III. Теперь возьмем третий случай. Допустим, что у нас имеется один и тот же индивид и различные кары и награды. Спрашивается, от чего зависит то обстоятельство, что не все кары и награды давят одинаково на поведение данного индивида, а одни влияют сильнее, а другие — слабее. Чем обусловливается это обстоятельство? Дать общий ответ на этот вопрос совершенно невозможно…
Правда, можно сформулировать этот ответ в таком виде:
Из двух или большего числа карательных актов та кара имеет большее влияние, которая кажется данному индивиду более страшной, жестокой, страдательной — вообще большей и количественно и качественно. Из двух или большего числа наградных актов та награда имеет большее мотивационное влияние, которая в данный момент является для него более желательной, приятной, нужной и вообще — лучшей и качественно и количественно.

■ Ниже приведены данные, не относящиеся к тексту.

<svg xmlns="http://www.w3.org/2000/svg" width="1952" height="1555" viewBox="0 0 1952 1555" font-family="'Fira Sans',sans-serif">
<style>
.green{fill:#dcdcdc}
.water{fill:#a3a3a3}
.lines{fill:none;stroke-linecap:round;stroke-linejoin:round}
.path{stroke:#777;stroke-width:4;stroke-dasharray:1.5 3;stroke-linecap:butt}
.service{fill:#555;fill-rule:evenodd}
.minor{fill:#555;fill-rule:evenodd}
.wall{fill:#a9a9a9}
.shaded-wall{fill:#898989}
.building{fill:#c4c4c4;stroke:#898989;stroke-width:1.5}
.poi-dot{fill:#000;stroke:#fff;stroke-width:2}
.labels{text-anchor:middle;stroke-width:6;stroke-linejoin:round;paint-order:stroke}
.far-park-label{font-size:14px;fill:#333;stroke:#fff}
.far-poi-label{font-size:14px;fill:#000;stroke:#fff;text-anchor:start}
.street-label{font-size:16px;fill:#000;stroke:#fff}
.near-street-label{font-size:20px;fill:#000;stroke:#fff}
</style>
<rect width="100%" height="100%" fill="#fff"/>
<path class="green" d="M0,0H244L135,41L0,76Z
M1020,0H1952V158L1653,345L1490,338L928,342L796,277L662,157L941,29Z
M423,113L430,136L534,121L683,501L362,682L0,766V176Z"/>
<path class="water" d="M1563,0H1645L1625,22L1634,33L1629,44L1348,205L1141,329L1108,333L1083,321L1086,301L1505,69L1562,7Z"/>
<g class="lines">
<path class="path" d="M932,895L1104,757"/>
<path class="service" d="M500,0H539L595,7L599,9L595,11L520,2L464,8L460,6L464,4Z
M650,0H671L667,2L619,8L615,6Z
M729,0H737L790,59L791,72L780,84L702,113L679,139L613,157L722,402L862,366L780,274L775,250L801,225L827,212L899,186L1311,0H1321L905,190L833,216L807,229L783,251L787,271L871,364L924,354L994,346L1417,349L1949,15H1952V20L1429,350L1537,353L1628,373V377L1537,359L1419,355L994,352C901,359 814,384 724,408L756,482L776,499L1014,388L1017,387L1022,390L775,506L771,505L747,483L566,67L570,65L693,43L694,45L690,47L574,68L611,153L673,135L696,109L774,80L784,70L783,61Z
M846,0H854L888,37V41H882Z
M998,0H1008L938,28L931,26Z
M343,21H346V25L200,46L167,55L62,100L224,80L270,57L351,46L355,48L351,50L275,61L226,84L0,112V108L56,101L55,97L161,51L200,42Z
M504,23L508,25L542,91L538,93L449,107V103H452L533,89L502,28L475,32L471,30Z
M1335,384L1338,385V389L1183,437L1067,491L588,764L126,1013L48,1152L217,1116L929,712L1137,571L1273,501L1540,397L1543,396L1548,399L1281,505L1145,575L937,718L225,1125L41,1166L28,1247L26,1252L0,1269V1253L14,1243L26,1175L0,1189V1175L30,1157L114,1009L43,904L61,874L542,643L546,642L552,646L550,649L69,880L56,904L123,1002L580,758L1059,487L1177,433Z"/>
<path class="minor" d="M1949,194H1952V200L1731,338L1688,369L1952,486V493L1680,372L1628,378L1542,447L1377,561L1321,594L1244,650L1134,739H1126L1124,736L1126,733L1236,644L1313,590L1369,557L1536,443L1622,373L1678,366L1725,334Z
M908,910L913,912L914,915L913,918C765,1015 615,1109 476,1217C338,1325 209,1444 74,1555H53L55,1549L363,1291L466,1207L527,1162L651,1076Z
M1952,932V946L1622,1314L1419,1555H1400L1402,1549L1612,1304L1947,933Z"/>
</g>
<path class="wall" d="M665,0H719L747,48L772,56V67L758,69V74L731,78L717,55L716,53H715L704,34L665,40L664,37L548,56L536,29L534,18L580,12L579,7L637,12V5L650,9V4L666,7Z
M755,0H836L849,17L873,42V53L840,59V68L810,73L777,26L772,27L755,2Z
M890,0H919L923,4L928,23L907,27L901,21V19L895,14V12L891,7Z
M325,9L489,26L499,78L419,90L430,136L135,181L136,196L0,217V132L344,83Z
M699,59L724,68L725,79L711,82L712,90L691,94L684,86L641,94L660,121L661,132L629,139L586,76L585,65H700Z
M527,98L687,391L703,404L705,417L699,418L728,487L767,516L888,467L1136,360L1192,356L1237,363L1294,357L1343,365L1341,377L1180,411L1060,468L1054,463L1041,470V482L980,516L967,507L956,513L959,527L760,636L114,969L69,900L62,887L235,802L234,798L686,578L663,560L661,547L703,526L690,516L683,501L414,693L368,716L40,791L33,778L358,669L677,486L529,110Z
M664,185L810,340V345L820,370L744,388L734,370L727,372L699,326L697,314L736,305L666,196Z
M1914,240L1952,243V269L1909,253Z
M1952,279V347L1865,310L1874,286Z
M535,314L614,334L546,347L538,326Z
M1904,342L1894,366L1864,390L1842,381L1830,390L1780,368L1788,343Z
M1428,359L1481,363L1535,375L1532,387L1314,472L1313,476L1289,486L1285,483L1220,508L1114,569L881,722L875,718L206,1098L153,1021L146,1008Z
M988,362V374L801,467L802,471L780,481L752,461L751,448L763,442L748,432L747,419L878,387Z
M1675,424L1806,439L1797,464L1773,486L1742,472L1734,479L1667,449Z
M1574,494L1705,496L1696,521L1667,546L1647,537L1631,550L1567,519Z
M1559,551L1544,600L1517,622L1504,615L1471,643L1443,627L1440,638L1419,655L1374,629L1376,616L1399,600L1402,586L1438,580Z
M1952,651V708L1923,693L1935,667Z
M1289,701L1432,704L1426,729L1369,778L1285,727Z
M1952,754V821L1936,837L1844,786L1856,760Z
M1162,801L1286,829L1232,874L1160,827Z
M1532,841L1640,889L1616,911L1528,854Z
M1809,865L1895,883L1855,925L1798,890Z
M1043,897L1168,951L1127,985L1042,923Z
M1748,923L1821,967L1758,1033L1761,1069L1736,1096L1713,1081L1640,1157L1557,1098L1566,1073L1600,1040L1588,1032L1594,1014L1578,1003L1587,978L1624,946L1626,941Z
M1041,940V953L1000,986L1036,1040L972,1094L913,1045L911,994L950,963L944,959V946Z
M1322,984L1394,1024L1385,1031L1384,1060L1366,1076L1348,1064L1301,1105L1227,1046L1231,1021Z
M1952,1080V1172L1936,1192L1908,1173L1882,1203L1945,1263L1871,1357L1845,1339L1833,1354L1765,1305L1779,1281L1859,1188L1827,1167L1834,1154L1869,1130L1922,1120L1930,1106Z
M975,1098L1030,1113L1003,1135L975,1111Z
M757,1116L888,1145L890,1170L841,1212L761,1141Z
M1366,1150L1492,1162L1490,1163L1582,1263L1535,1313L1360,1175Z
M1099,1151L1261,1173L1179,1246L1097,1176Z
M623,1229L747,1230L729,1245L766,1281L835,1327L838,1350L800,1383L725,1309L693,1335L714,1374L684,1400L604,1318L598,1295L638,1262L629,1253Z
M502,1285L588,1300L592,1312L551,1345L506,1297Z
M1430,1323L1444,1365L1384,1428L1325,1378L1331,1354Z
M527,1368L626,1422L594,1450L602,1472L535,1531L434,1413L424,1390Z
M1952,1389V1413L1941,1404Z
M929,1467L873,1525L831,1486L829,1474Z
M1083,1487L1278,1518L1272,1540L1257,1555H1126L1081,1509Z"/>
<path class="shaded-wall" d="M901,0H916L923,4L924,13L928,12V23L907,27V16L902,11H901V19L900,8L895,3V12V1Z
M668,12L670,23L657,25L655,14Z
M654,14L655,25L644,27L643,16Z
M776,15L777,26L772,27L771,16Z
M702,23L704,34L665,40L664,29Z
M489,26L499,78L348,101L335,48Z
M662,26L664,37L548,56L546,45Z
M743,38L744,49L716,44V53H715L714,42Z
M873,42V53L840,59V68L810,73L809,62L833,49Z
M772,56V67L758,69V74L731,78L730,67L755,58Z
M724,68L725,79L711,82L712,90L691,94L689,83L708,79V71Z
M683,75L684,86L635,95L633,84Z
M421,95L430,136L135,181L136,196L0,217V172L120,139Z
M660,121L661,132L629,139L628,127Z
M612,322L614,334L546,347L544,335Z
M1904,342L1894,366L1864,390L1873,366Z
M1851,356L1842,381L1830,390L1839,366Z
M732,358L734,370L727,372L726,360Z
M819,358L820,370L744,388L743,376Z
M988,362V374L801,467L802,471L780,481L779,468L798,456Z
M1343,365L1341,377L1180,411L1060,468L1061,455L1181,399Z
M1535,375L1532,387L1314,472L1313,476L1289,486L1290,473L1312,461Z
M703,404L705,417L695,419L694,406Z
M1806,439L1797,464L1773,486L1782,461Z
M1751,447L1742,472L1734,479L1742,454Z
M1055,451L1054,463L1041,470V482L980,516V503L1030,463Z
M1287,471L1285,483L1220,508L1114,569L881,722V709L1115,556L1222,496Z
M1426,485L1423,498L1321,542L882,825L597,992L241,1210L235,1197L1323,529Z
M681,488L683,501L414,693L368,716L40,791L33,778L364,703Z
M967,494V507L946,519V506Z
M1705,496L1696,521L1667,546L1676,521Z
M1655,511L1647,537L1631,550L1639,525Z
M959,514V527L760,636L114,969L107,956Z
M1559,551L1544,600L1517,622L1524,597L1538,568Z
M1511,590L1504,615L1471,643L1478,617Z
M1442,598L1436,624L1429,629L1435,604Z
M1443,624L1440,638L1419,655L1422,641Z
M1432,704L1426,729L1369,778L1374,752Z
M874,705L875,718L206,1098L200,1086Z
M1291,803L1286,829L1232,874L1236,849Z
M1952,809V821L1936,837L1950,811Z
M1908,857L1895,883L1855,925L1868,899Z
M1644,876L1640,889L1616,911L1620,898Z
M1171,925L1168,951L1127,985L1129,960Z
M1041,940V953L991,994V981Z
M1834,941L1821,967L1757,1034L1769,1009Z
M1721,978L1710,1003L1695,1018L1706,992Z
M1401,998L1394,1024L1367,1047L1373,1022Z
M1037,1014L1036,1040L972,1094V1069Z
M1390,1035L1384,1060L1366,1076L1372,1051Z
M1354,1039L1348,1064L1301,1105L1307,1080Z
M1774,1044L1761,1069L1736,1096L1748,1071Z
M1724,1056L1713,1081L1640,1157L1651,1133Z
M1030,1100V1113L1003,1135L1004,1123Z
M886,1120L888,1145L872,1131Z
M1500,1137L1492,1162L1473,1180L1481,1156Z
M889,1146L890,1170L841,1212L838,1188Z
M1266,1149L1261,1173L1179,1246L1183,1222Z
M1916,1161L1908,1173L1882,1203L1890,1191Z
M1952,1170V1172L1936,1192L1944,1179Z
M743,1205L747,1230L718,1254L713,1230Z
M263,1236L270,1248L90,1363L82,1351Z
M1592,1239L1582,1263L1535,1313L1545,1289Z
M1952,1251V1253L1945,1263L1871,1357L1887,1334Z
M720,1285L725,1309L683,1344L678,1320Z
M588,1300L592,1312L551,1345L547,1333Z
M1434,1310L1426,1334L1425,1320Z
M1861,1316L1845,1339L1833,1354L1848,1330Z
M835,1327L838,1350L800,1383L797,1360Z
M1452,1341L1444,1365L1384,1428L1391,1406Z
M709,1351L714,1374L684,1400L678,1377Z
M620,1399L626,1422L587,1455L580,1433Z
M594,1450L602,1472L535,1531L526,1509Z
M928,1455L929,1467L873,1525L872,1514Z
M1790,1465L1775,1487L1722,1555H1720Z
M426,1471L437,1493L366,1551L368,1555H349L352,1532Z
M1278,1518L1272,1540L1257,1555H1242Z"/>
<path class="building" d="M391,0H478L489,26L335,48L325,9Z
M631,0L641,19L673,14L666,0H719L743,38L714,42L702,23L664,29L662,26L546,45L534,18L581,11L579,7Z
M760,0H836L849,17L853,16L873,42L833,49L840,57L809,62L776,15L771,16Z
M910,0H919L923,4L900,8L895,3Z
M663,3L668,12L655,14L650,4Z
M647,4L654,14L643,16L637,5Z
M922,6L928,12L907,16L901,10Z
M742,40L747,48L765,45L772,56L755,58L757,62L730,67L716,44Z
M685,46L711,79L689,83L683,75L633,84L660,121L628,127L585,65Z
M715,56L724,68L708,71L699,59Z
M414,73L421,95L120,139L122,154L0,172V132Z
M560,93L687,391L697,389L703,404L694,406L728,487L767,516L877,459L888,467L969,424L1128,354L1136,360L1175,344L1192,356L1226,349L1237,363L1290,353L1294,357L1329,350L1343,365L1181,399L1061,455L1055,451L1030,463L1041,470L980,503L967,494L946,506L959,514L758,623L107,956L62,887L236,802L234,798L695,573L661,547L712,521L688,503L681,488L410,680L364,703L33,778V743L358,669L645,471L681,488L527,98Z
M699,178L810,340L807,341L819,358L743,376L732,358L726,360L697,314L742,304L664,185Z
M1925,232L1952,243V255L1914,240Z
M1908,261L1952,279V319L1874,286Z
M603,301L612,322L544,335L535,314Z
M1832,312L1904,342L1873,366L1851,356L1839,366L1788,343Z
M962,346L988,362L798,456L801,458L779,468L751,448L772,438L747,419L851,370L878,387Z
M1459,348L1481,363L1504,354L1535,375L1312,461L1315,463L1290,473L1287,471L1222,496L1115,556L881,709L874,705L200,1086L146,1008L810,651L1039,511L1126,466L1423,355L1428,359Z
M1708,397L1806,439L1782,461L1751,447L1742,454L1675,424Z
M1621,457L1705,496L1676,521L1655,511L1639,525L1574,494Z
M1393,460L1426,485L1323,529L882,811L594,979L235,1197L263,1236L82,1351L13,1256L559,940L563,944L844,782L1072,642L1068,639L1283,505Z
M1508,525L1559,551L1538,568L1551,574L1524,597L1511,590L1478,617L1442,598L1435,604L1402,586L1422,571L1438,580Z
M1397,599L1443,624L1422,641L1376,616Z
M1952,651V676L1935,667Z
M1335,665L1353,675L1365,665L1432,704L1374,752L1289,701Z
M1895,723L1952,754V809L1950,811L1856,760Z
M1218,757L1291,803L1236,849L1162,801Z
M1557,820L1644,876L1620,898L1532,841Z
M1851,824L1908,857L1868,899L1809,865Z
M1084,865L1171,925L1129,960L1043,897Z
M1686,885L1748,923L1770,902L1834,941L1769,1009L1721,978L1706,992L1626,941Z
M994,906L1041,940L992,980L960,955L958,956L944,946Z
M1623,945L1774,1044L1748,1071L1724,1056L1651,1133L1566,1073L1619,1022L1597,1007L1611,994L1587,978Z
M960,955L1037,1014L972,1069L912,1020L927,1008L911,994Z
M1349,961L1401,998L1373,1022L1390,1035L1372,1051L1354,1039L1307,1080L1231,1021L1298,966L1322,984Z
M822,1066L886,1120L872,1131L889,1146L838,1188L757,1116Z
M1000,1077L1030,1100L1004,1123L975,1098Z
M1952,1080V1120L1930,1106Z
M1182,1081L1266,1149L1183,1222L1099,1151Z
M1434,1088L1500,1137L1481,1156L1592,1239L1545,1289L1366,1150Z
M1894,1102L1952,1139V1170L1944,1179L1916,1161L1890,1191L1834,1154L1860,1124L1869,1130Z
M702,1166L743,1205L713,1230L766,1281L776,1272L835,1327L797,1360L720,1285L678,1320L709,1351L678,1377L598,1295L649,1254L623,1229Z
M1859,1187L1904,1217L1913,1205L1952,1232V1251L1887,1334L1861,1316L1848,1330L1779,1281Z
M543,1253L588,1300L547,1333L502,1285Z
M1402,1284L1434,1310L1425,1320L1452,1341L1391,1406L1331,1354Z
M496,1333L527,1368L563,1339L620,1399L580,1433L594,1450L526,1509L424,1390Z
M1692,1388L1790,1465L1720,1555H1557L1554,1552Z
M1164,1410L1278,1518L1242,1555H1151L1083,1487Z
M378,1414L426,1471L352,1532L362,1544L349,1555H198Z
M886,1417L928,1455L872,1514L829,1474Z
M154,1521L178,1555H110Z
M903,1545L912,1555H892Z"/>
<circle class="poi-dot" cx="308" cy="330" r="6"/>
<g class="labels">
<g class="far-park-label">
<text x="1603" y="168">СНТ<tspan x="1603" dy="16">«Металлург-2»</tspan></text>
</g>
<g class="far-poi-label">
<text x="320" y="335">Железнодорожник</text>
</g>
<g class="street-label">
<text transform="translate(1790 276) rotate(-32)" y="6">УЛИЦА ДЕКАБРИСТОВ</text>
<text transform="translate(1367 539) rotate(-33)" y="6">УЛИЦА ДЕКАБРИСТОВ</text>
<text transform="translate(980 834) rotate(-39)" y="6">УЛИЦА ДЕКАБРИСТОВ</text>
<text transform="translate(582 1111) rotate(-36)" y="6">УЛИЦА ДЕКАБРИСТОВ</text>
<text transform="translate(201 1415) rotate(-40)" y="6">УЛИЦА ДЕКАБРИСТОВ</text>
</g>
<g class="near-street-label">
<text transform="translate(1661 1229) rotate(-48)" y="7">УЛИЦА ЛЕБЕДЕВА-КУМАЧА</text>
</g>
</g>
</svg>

Но это положение, будучи верным в общем, все же содержит в себе ряд иксов, которые для точности необходимо было бы раскрыть. Одним из таких иксов является вопрос: в силу чего тот или иной акт кары кажется данному индивиду более страшным, чем другой? и почему тот или иной наградной акт является для него более желательным, чем всякий другой? Могут на это ответить, что данный вид кары, например смертная казнь или сдирание кожи и вырывание ногтей, причиняет большее страдание, чем всякий другой, например лишение чести или заключение в тюрьме. И наоборот, данная награда более желательна (а потому и более сильно влияет на поведение индивида), потому что она удовлетворяет более интенсивную потребность его…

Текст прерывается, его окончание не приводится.